▶ [ACTION REQUISE A]: Indiquez si chacun des énoncés suivants concorde avec l'extrait à lire, en répondant par oui ou par non et en citant les mots décisifs du texte : (i) la petite fille reste silencieuse ; (ii) l'auteur juge que la mère a sans doute tort sur le fond ; (iii) une fois les vannes ouvertes, il est facile de les refermer.
▶ [ACTION REQUISE B]: Relevez, dans le premier paragraphe de l'extrait à lire, tous les verbes qui décrivent ce que fait la mère.
▶ [ACTION REQUISE C]: Prolongez le billet sur la mère qui sermonne sa fille, à la suite de sa dernière phrase.

▶ [EXTRAIT À LIRE]:
Ecoute ta mèèère

Publié le par Raphaëlle Hosteins

Sur le chemin du boulot, je double cette maman et sa petite fille. La première parle et râle et reproche tandis que la seconde reste absolument silencieuse.

Et ça me donne à réfléchir. Ça me frappe, ça me met même une claque.

Sur le fond, la maman a certainement raison (n'ont-elles pas toujours raison?). Mais dans la forme...??

C'est donc ainsi. L'enfant commet une erreur, une faute peut-être, qui agace le parent. Une de plus comme une goutte d'eau de trop. Et le vase déborde et les paroles s'écoulent en un flot ininterrompu. Les vannes ont été ouvertes et il est quasi impossible de les refermer. Le petit délinquant l'a compris avant sa génitrice: mieux vaut se taire, laisser le torrent se déverser et se mettre en sécurité. Il ne serait pas prudent d’y mettre un mot, l’enfant pourrait se faire définitivement emporter.

▶ [ENTRÉES RÉPERTORIÉES]:
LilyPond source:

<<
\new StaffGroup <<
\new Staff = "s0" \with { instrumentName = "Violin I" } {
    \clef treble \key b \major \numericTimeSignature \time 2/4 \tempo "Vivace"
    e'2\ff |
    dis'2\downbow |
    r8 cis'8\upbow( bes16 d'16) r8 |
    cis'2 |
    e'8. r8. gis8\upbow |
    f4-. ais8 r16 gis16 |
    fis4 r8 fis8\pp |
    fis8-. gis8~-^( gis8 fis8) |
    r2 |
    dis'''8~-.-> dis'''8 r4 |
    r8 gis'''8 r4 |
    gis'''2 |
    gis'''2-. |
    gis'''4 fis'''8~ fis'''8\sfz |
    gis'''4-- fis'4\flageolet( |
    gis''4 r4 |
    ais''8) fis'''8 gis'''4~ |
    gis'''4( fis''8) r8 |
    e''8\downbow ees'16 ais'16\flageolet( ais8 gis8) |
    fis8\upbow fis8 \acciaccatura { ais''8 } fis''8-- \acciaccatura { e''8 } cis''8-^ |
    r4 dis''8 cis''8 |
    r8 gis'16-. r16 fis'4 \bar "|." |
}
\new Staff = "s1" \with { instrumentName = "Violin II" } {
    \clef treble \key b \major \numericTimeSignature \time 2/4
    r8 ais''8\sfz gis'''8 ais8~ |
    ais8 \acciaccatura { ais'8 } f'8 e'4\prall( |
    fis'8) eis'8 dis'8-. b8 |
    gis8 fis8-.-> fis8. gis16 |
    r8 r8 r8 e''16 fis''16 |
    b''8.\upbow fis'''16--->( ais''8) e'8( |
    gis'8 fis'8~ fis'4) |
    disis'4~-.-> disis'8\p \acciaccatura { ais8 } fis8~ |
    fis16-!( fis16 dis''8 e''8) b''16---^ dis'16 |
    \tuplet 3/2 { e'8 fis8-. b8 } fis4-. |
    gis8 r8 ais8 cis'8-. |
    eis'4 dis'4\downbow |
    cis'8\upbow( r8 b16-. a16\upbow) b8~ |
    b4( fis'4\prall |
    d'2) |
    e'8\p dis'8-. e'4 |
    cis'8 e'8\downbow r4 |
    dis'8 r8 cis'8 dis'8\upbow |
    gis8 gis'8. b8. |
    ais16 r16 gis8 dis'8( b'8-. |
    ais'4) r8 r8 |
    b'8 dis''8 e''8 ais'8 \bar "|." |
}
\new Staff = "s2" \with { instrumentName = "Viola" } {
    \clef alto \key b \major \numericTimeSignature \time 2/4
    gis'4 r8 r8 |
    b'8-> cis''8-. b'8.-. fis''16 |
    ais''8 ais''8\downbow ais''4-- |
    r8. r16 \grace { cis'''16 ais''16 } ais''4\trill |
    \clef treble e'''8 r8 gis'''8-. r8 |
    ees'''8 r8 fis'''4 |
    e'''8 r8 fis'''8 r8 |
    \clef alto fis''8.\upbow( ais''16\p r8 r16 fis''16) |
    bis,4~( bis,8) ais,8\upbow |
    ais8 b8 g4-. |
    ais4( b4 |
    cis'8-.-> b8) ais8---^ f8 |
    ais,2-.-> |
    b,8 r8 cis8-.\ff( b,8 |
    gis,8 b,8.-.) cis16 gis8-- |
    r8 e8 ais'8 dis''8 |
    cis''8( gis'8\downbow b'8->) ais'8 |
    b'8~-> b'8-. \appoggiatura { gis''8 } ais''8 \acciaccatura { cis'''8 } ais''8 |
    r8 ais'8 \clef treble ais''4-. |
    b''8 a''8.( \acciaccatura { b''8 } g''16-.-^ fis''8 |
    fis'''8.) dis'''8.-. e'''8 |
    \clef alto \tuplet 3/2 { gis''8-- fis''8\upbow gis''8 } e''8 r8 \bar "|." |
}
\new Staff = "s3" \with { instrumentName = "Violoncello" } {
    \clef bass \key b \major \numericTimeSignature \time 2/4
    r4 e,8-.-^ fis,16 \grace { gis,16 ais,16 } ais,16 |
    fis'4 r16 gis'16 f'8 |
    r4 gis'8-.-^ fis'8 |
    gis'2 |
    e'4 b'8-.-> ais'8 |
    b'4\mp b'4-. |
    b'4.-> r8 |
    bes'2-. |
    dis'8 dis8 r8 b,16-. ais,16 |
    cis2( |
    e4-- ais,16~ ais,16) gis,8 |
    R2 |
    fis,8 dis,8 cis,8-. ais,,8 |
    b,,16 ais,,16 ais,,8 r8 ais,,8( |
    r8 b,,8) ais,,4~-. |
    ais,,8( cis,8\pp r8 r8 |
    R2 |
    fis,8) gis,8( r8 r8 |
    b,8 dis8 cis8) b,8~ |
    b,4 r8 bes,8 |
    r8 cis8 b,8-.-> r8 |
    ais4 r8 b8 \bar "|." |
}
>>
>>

▶ [RÉSULTAT PRODUIT A]:
(i) Oui : « tandis que la seconde reste absolument silencieuse ».
(ii) Non : « Sur le fond, la maman a certainement raison ».
(iii) Non : « il est quasi impossible de les refermer ».

▶ [RÉSULTAT PRODUIT B]: parle, râle, reproche

▶ [RÉSULTAT PRODUIT C]:
Effectivement, il est bien difficile de se maîtriser. On a tant à dire !!!!! Il faut résumer la bêtise, rappeler à l’enfant pourquoi ce n’est pas acceptable et pourquoi, en tant que parent aimant-qui-ne-souhaite-que-le-meilleur-pour-ses-petits, nous avons l’amère obligation de faire la leçon. Puis on enchaîne sur les bêtises précédentes et l’impact de ces répétitions sur notre patience, sur l’importance d’arrêter pour la santé mentale de maman et pour apprendre à vivre en société. Un regard, un mot, un soupir de l’enfant et on reprend de plus belle en exposant la nécessité de respecter l’autre (et notamment, et surtout, maman). Parfois, on peut dériver sur d’autres travers enfantins insupportables qui n’ont peut-être rien à voir mais parce qu’on n’a pas fini, on n’est pas rassasié et qu’il faut alimenter le monologue. Vient ensuite l’énumération des punitions possibles, des conséquences probables. L’imagination entre alors en jeu : le meilleur moment ?! C’est l’occasion d’être créatif, inventif. Il faut faire peur, dissuader de recommencer…

 

Mais l’enfant entend-il ? Dans la masse d’informations, que saisit-il ? L’essentiel se noie peut-être dans la rivière fougueuse, charrié loin du rejeton en dérive. Tant pis. Car, je le sais par expérience, parler, crier même, encore et encore, permet de déverser sa colère sans dégât. Sans réel impact positif, peut-être, mais sans dommage corporel. La parole libère et diffuse le côté obscur. « Petit, je suis ta mèèèère », c’est moi « qu’a » raison et puis c’est tout.